The members of the writing group were selected by the AHA to represent the breadth of healthcare professionals who must manage these patients. Experts in each field were screened for important conflicts of interest and then met by telephone to determine subcategories to evaluate. These subcategories included incidence, risk factors, prevention, natural history and outcome, diagnosis, prevention of rebleeding, surgical and endovascular repair of ruptured aneurysms, systems of care, anesthetic management during repair, management of vasospasm and DCI, management of hydrocephalus, management of seizures, and management of medical complications. Together, these categories were thought to encompass all of the major areas of disease management, including prevention, diagnosis, and treatment. Each subcategory was led by 1 author, with 1 or 2 additional coauthors who made contributions. Full MEDLINE searches were conducted independently by each author and coauthor of all English-language papers on treatment of relevant human disease.
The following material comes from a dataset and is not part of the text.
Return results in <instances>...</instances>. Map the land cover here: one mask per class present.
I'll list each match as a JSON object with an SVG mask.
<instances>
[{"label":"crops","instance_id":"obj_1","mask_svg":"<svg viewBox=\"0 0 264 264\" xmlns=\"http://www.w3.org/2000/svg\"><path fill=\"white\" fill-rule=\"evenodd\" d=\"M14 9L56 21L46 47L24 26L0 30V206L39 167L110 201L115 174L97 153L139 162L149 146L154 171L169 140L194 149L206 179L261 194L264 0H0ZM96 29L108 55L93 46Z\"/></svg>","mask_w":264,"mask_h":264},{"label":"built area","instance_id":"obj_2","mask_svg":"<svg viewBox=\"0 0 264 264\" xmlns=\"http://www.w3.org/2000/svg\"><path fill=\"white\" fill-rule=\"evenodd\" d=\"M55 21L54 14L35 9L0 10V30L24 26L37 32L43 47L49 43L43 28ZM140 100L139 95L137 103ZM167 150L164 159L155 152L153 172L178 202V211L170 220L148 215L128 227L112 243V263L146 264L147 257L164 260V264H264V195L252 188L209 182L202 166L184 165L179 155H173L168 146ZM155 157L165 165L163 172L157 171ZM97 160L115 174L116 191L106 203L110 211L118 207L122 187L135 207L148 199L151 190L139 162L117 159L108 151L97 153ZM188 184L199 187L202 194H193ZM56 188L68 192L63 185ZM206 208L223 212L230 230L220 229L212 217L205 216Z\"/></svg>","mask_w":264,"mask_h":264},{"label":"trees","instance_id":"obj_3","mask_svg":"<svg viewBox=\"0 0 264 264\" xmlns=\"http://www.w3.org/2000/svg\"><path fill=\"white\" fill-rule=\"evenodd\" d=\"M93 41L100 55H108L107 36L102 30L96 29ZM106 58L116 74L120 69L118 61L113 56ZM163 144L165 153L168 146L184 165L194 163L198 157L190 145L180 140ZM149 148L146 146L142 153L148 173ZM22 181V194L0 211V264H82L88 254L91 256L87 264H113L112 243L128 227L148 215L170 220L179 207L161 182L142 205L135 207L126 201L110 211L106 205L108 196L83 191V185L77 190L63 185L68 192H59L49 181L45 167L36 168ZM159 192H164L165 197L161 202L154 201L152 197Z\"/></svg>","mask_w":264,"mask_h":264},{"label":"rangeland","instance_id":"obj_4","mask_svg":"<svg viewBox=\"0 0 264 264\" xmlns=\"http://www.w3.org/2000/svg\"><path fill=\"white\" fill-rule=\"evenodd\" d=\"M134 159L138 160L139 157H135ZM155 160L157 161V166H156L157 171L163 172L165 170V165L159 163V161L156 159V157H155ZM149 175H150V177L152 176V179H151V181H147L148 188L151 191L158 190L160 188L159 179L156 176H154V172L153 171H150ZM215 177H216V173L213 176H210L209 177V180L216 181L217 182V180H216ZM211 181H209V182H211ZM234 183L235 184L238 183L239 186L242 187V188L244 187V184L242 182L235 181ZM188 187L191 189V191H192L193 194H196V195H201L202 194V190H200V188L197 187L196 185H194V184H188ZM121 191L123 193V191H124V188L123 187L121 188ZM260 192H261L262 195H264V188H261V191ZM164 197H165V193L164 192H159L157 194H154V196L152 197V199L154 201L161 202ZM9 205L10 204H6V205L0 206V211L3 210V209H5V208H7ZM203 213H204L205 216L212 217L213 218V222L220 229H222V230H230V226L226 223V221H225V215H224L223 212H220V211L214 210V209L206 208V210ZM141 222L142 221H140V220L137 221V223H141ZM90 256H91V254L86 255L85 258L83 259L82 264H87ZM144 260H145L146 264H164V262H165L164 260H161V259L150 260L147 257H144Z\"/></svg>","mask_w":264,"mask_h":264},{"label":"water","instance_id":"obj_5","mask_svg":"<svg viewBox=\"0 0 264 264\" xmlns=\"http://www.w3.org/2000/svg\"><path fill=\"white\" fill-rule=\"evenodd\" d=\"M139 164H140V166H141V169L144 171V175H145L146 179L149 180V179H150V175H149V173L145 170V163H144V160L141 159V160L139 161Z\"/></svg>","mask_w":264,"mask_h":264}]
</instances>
Drafts of summaries and recommendations were circulated to the entire writing group for feedback. A conferconference call was held to discuss controversial issues. Sections were revised and merged by the writing group chair. The resulting draft was sent to the entire writing group for comment. Comments were incorporated into the draft by the writing group chair and vice chair, and the entire writing group was asked to approve the final draft. The chair and vice chair revised the document in response to peer review, and the document was again sent to the entire writing group for additional suggestions and approval.

The recommendations follow the AHA Stroke Council’s methods of classifying the level of certainty of the treatment effect and the class of evidence (Tables 1 and 2). All Class I recommendations are listed in Table 3. All new or revised recommendations are listed in Table 4.